TASK.
Only one stretch of the records below is wanted: the lines from the one holding "M825,770L828,789L810,792L809,790Z" through the one holding "M576,279L579,299L563,302L559,282Z". Return it exactly, both ends included.

RECORDS TO USE.
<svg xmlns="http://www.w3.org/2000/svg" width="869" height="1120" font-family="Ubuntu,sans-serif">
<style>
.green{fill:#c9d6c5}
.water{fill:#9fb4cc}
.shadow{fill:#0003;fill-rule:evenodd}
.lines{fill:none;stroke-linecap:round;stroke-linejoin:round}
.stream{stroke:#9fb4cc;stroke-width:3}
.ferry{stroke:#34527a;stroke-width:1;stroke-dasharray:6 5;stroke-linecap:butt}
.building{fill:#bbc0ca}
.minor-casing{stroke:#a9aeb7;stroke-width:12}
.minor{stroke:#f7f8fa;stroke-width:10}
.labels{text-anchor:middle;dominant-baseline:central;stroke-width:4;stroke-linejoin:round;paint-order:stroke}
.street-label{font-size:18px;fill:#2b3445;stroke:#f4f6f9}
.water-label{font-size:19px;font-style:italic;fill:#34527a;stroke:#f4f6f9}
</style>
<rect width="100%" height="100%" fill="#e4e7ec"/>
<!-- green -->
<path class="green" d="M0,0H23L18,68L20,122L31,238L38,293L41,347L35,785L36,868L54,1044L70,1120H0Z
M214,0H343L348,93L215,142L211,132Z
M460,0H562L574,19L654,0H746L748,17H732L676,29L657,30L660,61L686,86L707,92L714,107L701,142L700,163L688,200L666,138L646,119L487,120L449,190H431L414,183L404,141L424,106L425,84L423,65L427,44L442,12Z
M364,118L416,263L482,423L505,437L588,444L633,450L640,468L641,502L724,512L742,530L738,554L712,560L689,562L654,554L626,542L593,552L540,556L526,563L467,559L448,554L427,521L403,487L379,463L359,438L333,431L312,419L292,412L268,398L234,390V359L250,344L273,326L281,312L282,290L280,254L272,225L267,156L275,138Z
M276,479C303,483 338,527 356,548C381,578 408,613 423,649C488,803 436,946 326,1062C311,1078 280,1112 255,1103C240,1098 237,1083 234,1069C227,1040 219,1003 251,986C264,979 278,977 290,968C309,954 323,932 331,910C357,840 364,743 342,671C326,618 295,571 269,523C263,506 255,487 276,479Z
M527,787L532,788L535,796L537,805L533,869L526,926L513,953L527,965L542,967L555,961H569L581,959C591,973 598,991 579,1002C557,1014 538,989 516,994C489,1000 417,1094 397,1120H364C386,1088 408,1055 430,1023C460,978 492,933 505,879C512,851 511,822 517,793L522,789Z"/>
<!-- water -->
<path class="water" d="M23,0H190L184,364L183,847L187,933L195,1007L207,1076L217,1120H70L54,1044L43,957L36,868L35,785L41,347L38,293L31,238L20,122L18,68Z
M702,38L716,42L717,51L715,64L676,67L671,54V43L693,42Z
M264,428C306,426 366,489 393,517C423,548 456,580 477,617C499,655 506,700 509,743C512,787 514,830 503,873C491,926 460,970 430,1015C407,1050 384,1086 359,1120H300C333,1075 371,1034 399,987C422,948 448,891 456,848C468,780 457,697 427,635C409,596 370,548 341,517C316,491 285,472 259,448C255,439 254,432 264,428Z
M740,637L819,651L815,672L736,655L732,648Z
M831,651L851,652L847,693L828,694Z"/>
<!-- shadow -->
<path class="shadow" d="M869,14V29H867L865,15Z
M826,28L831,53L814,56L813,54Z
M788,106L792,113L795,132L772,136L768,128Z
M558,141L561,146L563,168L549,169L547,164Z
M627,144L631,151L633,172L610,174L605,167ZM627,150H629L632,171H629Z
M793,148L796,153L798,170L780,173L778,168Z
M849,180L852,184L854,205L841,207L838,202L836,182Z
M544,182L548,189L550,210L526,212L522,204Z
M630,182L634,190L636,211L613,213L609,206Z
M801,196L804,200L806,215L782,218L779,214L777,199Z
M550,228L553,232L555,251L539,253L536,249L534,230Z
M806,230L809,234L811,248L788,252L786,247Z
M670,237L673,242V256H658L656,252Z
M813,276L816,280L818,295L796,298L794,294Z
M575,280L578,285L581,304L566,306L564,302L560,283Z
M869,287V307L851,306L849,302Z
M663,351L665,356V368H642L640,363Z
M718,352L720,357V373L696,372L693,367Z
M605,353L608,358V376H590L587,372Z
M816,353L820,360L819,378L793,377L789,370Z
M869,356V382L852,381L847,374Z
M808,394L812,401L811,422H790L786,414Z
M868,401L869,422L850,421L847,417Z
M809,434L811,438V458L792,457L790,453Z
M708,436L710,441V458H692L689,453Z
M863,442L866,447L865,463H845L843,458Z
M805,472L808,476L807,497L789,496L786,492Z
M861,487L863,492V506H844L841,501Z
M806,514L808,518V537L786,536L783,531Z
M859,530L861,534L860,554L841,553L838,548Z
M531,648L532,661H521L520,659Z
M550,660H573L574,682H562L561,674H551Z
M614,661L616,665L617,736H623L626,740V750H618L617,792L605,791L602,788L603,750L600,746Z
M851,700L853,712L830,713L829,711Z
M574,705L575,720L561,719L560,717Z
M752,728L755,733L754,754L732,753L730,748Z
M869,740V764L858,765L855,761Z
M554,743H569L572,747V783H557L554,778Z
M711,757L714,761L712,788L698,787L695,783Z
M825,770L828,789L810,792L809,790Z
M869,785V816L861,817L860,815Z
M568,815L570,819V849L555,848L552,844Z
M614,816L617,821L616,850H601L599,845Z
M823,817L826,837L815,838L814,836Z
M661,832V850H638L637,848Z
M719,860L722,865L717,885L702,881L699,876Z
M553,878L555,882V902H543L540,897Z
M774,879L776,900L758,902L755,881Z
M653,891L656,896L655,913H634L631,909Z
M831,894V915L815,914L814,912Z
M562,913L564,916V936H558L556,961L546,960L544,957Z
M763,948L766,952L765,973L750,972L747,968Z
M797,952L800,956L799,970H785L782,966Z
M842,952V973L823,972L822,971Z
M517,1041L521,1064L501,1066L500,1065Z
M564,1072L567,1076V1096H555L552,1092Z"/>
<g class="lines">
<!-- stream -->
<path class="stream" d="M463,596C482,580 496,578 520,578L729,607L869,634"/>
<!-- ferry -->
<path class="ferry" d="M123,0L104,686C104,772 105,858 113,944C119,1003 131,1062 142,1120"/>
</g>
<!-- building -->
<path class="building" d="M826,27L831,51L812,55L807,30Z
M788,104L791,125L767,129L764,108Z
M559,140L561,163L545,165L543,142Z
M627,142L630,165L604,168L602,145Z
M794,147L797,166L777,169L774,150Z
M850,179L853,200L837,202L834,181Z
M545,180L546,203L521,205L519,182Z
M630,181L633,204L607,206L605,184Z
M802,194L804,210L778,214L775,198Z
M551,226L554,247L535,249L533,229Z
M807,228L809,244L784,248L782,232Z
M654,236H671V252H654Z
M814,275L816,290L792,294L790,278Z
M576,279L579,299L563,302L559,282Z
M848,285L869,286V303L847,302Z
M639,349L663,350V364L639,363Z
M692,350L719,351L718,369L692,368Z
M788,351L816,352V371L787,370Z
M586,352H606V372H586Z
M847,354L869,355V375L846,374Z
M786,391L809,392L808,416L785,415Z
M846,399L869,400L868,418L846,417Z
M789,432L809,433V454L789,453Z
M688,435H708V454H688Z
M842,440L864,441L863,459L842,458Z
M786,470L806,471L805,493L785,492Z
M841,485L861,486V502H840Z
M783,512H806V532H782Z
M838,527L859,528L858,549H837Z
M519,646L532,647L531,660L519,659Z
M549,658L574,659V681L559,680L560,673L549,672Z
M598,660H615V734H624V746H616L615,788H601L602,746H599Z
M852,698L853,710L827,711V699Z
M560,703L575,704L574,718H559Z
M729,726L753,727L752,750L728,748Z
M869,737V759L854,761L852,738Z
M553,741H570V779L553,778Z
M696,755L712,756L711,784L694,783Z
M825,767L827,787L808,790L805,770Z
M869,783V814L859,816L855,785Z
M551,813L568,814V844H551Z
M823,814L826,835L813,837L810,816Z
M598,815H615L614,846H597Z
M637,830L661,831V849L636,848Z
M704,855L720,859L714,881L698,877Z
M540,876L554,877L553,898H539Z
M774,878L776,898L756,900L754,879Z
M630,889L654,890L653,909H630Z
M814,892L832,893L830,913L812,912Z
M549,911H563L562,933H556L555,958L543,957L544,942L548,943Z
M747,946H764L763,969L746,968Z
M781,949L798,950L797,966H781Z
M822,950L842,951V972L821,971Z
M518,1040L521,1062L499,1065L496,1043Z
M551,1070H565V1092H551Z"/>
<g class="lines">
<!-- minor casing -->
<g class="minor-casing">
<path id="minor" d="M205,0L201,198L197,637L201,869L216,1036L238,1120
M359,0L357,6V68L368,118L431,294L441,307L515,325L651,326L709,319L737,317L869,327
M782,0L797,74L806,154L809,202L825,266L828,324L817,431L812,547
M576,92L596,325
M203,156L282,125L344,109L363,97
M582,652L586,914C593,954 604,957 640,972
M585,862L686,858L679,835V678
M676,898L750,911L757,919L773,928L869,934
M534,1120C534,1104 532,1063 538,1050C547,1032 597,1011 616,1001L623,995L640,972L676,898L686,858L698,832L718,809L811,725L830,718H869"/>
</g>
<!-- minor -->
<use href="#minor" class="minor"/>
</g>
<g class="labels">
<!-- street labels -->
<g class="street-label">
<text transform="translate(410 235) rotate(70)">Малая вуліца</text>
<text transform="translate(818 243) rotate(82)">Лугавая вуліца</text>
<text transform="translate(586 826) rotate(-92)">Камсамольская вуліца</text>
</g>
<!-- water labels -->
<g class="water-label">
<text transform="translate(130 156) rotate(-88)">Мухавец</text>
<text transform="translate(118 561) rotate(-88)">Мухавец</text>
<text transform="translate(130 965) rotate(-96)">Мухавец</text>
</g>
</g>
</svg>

==

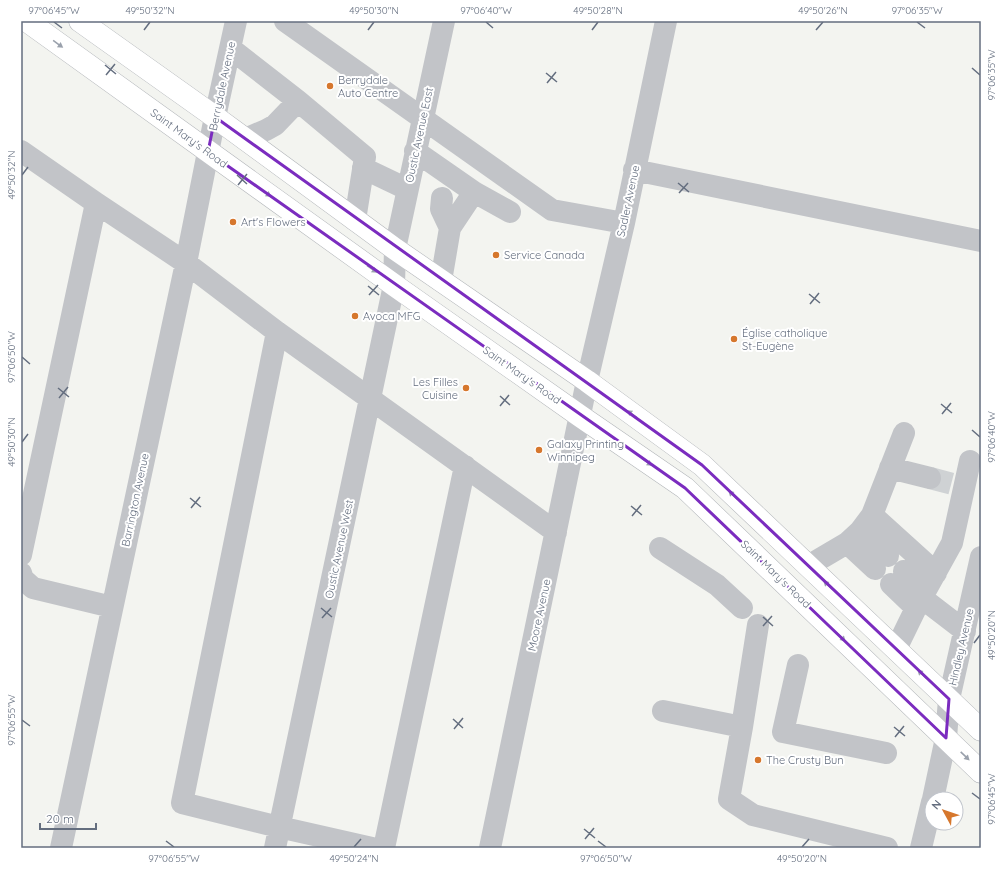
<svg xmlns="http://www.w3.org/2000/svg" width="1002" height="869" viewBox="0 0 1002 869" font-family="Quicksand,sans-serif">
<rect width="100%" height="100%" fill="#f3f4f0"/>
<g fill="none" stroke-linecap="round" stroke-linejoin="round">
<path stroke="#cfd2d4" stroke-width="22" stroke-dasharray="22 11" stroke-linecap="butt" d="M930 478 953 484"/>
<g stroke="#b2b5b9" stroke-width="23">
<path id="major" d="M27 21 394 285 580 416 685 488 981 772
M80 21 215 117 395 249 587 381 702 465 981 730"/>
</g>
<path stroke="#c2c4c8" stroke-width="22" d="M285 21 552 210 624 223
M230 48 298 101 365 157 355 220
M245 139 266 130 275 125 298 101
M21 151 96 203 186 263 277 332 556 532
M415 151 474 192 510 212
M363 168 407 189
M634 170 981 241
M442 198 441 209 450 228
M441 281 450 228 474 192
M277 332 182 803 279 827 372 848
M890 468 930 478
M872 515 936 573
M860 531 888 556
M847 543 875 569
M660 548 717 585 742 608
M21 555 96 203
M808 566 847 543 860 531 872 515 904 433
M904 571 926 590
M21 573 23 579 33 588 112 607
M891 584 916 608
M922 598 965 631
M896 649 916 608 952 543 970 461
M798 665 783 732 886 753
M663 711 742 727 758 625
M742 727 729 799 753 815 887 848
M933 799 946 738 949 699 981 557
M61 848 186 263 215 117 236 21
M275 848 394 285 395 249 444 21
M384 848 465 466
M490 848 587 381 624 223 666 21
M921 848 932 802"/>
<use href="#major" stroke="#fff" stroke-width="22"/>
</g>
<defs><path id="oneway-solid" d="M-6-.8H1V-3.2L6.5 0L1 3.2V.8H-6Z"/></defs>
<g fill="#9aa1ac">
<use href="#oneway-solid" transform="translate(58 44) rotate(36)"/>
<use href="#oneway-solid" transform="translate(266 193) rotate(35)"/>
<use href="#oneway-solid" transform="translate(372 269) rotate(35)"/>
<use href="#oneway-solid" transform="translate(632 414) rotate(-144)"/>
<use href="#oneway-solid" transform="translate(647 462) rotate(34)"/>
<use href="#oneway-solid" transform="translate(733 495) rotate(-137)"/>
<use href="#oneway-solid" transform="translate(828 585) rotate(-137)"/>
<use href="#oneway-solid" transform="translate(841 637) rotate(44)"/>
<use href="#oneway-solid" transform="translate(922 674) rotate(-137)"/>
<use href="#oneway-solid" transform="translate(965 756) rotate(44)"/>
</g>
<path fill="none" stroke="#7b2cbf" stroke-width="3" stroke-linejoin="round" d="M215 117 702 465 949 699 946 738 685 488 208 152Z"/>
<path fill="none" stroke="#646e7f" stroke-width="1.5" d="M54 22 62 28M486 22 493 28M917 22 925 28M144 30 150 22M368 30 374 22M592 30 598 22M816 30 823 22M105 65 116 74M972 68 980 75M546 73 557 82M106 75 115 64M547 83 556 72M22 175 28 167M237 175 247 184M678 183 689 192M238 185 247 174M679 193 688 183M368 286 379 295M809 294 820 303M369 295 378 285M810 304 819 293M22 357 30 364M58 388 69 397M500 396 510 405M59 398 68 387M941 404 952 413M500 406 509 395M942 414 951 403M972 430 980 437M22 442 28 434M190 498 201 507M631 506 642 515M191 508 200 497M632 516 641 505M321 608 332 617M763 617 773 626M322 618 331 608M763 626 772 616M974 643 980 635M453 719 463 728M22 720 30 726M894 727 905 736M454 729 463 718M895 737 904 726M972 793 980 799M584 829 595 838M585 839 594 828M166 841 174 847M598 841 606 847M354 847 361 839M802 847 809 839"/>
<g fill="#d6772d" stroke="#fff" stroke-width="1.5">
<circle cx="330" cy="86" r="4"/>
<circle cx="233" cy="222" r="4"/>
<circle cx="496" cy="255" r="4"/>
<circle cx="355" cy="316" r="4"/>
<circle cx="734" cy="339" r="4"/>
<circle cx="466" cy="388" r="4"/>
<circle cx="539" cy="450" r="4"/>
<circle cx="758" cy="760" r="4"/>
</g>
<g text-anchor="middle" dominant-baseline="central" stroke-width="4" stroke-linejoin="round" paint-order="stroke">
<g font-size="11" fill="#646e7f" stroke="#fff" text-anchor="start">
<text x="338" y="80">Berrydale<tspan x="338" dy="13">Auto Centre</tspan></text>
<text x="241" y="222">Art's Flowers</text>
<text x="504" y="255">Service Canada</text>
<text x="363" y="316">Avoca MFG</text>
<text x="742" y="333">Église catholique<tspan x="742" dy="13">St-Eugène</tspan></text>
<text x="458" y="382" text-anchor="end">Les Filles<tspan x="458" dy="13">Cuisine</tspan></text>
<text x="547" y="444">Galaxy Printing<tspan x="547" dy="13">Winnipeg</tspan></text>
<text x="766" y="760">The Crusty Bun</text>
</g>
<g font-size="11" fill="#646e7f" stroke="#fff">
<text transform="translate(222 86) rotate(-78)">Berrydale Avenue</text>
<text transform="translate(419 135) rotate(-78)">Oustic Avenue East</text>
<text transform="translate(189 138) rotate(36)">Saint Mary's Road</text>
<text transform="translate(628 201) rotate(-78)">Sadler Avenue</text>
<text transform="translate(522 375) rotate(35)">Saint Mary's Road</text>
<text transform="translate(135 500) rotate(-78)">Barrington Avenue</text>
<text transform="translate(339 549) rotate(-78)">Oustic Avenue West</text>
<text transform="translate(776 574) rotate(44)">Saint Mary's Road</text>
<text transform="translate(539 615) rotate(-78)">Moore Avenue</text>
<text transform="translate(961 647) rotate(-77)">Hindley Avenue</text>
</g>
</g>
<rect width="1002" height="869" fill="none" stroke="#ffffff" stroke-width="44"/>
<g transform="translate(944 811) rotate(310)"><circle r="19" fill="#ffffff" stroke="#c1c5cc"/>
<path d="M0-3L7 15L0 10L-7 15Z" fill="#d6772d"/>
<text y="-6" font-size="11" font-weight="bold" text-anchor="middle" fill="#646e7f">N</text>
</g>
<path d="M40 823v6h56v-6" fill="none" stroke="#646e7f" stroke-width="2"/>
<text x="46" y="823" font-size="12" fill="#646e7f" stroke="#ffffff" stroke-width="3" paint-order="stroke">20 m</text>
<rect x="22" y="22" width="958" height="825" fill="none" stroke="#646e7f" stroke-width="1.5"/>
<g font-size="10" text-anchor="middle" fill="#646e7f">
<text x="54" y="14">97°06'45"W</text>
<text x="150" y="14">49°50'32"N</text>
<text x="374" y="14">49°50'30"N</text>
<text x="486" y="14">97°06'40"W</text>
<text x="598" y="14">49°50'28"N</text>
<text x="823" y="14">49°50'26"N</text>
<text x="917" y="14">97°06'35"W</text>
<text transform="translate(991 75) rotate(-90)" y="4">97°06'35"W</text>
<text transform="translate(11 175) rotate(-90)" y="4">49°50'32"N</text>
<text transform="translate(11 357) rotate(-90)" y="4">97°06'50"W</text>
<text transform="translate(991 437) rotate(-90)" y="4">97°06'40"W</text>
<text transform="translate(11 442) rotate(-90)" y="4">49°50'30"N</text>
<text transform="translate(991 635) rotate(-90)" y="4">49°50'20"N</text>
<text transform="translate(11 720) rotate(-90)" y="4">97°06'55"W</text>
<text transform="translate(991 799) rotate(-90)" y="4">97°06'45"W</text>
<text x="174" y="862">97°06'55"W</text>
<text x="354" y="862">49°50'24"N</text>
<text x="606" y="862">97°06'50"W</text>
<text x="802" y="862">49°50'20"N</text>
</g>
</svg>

PROBLEM SOLUTION.
M825,770L828,789L810,792L809,790Z
M869,785V816L861,817L860,815Z
M568,815L570,819V849L555,848L552,844Z
M614,816L617,821L616,850H601L599,845Z
M823,817L826,837L815,838L814,836Z
M661,832V850H638L637,848Z
M719,860L722,865L717,885L702,881L699,876Z
M553,878L555,882V902H543L540,897Z
M774,879L776,900L758,902L755,881Z
M653,891L656,896L655,913H634L631,909Z
M831,894V915L815,914L814,912Z
M562,913L564,916V936H558L556,961L546,960L544,957Z
M763,948L766,952L765,973L750,972L747,968Z
M797,952L800,956L799,970H785L782,966Z
M842,952V973L823,972L822,971Z
M517,1041L521,1064L501,1066L500,1065Z
M564,1072L567,1076V1096H555L552,1092Z"/>
<g class="lines">
<!-- stream -->
<path class="stream" d="M463,596C482,580 496,578 520,578L729,607L869,634"/>
<!-- ferry -->
<path class="ferry" d="M123,0L104,686C104,772 105,858 113,944C119,1003 131,1062 142,1120"/>
</g>
<!-- building -->
<path class="building" d="M826,27L831,51L812,55L807,30Z
M788,104L791,125L767,129L764,108Z
M559,140L561,163L545,165L543,142Z
M627,142L630,165L604,168L602,145Z
M794,147L797,166L777,169L774,150Z
M850,179L853,200L837,202L834,181Z
M545,180L546,203L521,205L519,182Z
M630,181L633,204L607,206L605,184Z
M802,194L804,210L778,214L775,198Z
M551,226L554,247L535,249L533,229Z
M807,228L809,244L784,248L782,232Z
M654,236H671V252H654Z
M814,275L816,290L792,294L790,278Z
M576,279L579,299L563,302L559,282Z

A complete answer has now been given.